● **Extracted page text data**
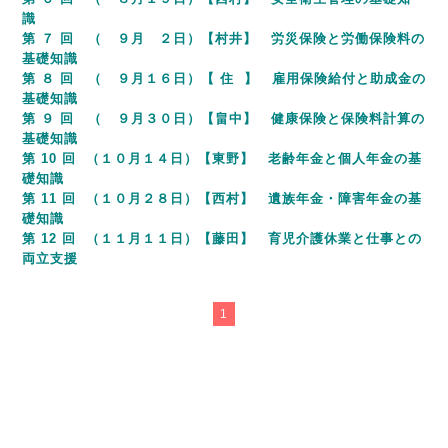
識
第 ７ 回 （ ９月 ２日）【村井】 労災保険と労働保険料の
基礎知識
第 ８ 回 （ ９月１６日）【 住 】 雇用保険給付と助成金の
基礎知識
第 ９ 回 （ ９月３０日）【畠中】 健康保険と保険料計算の
基礎知識
第 10 回 （１０月１４日）【東野】 老齢年金と個人年金の基
礎知識
第 11 回 （１０月２８日）【西村】 遺族年金・障害年金の基
礎知識
第 12 回 （１１月１１日）【藤田】 育児介護休業と仕事との
両立支援
1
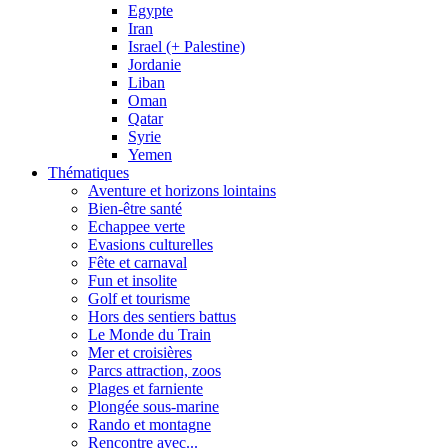
Egypte
Iran
Israel (+ Palestine)
Jordanie
Liban
Oman
Qatar
Syrie
Yemen
Thématiques
Aventure et horizons lointains
Bien-être santé
Echappee verte
Evasions culturelles
Fête et carnaval
Fun et insolite
Golf et tourisme
Hors des sentiers battus
Le Monde du Train
Mer et croisières
Parcs attraction, zoos
Plages et farniente
Plongée sous-marine
Rando et montagne
Rencontre avec...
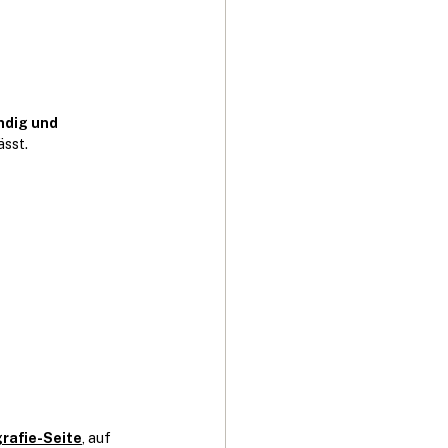
ndig und 
ässt.
rafie-Seite
, auf 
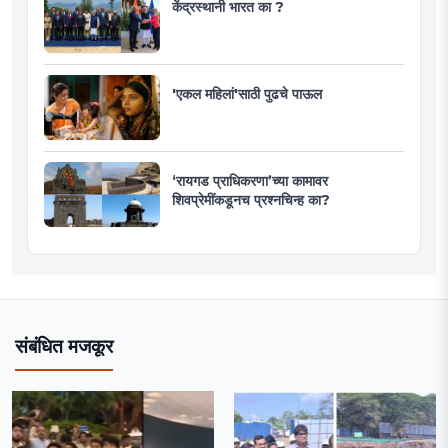
केंद्रस्थानी भारत का ?
'एकल महिलां'साठी पुढचे पाऊल
‘रायगड प्राधिकरणा’च्या कामावर
शिवप्रेमींकडूनच प्रश्नचिन्ह का?
संबंधित मजकूर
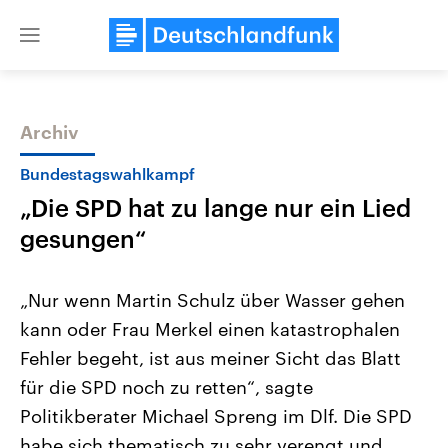
Close
menu
Archiv
Themen
Bundestagswahlkampf
„Die SPD hat zu lange nur ein Lied
gesungen“
„Nur wenn Martin Schulz über Wasser gehen
kann oder Frau Merkel einen katastrophalen
Landtagswahl Sachsen-Anhalt
USA
Fehler begeht, ist aus meiner Sicht das Blatt
2026
Aktuelle Beiträge, Analys
Alle Informationen
Hintergründe
für die SPD noch zu retten“, sagte
Sachsen-Anhalt wählt am 6.
Wirtschaftlich und militäri
September 2026 einen neuen
gehören die Vereinigten S
Politikberater Michael Spreng im Dlf. Die SPD
Landtag. Seit 2021 wird das
den mächtigsten Ländern 
habe sich thematisch zu sehr verengt und
Bundesland von einer Koalition aus
mit großem Einfluss auf d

● **To do**
Wherever the string "Anhalt" appears in the records above, copy the line it sits in.

● **Exercise answer**
Landtagswahl Sachsen-Anhalt
Sachsen-Anhalt wählt am 6.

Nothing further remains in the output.